**PASSAGE PROVIDED:**
[R-sig-ME] Trouble Replicating Unstructured Mixed Procedure in R

Luca Borger lborger at cebc.cnrs.fr
Thu Jan 26 16:02:48 CET 2012


I think:

http://www.stats.ox.ac.uk/pub/MASS3/Exegeses.pdf

HTH
Luca



Le 26/01/2012 15:52, Thompson,Paul a écrit :
> I am unfamiliar with this critique of Type III SS. Can you point me to a reference discussing the difficulties with Type III SS?
>
> -----Original Message-----
> From: r-sig-mixed-models-bounces at r-project.org [mailto:r-sig-mixed-models-bounces at r-project.org] On Behalf Of John Maindonald
> Sent: Wednesday, January 25, 2012 11:19 PM
> To: David Duffy
> Cc: r-sig-mixed-models at r-project.org
> Subject: Re: [R-sig-ME] Trouble Replicating Unstructured Mixed Procedure in R
>
> It is well to note that type III sums of squares are problematic.
> For testing the effects of a main effect, the null model is constraining
> the main effect in a manner that depends on the parameterisation.
>
> There are situations where it makes sense to fit interactions without
> main effects, and it is clear what constraint on the main effect is the
> relevant null (with an interaction between a factor and a variable,
> does one want all lines to go though the same point, or through
> perhaps the origin?), but that situation is unusual.  For lines that
> are separate or all through the one point, one does not need
> type III sums of squares.

**REQUIREMENT 1:** In the mailing list thread, what does the null model do to the main effect when that main effect is tested with type III sums of squares?
**REQUIREMENT 2:** Shorten the paragraph of the mailing list thread that begins "There are situations where it makes sense," keeping its main points.

**GIVEN DATA:**
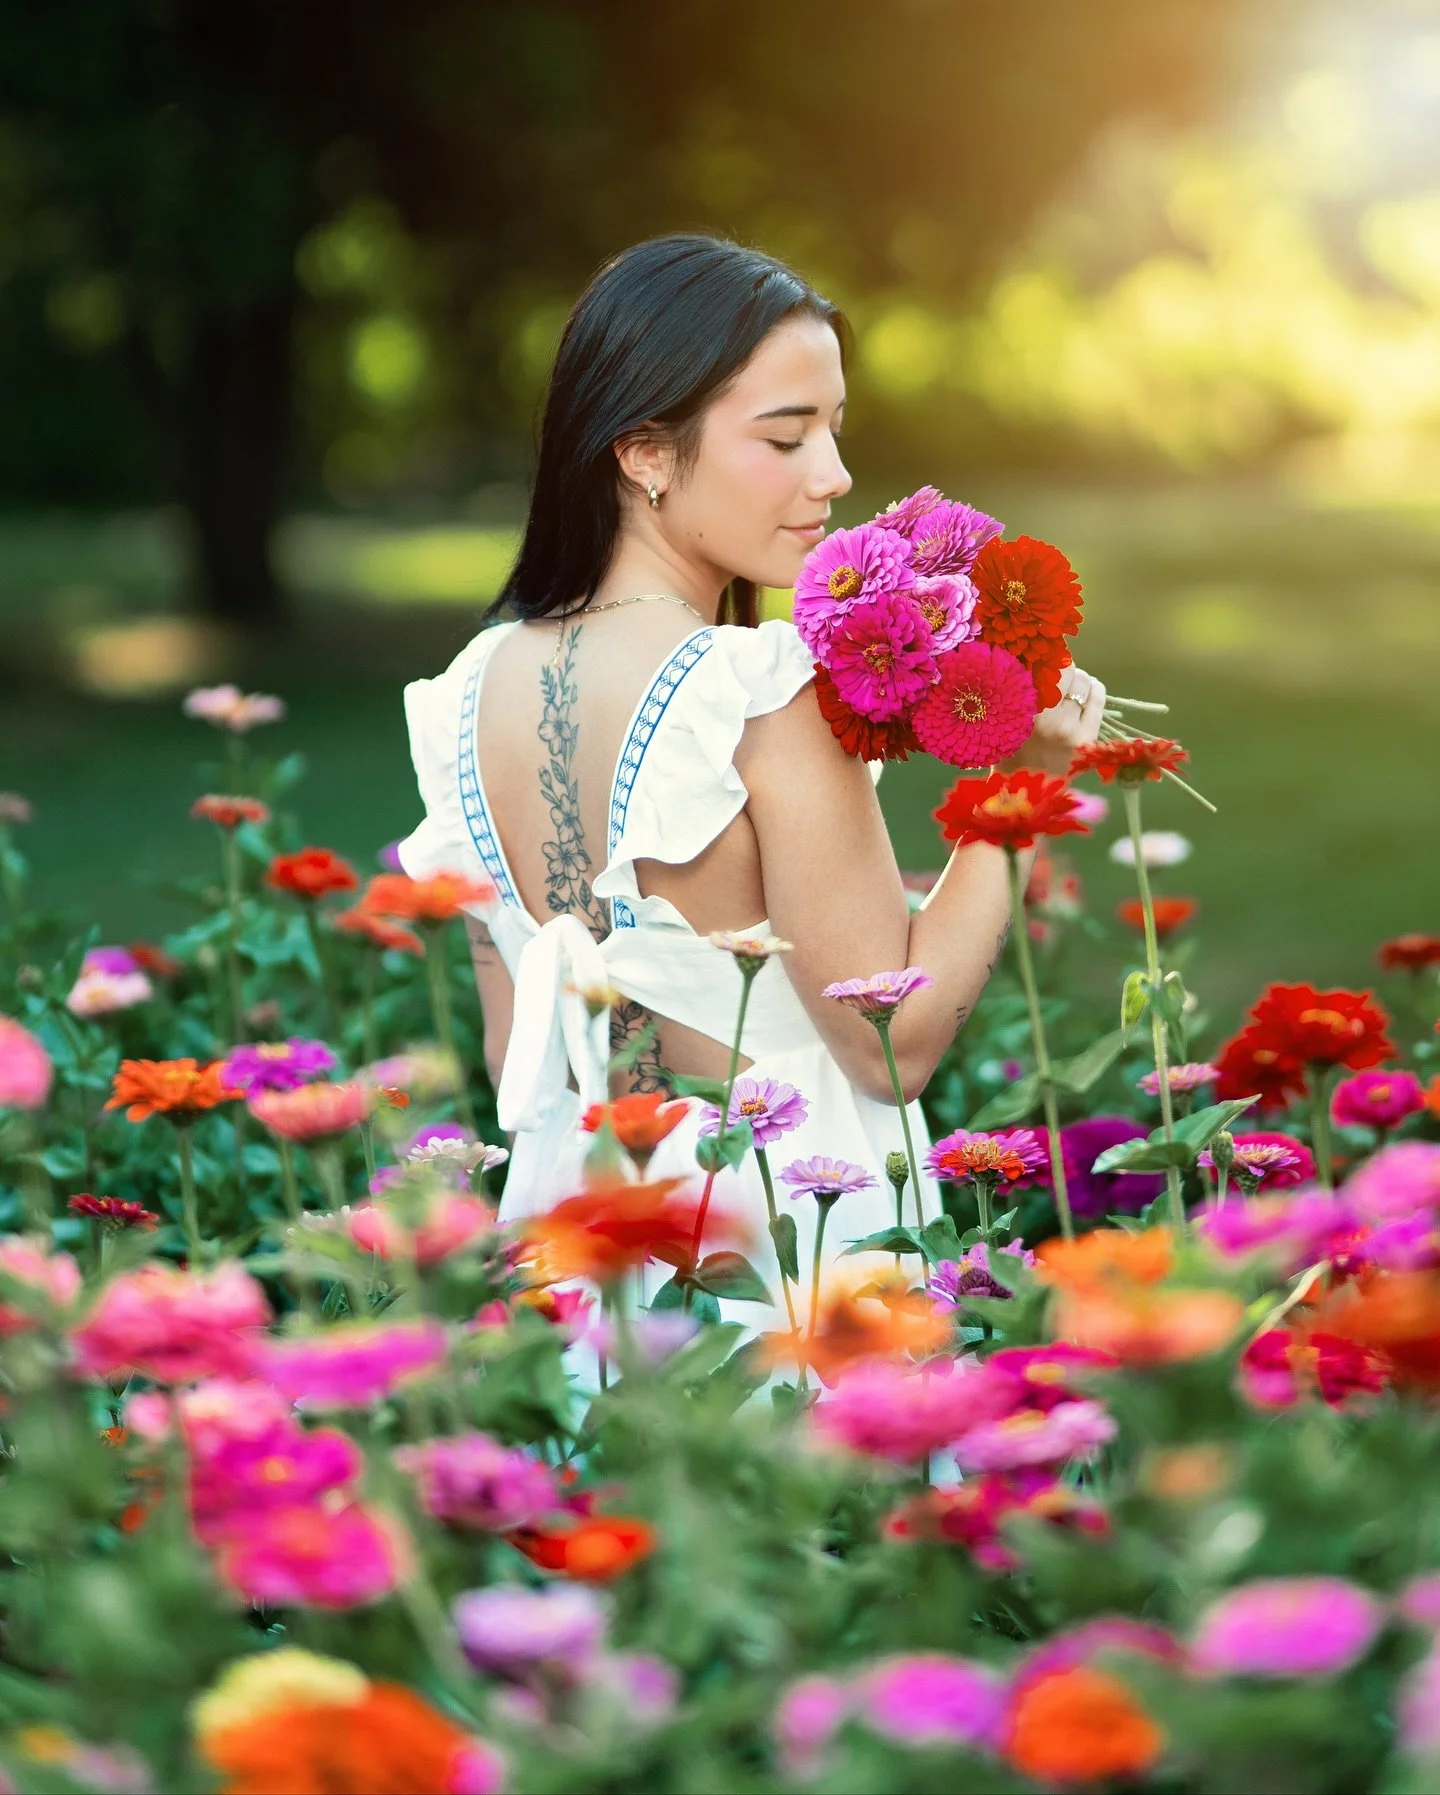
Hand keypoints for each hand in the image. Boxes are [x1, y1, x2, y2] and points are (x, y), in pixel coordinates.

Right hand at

**PROBLEM SOLUTION 1:** It constrains the main effect in a way that depends on the parameterization.

**PROBLEM SOLUTION 2:** Fitting interactions without main effects sometimes makes sense when the right null constraint on the main effect is clear. With a factor-by-variable interaction, for example, the question is whether all lines should pass through one shared point, perhaps the origin. Such cases are unusual, though. Whether the lines are separate or all pass through one point, type III sums of squares are not needed.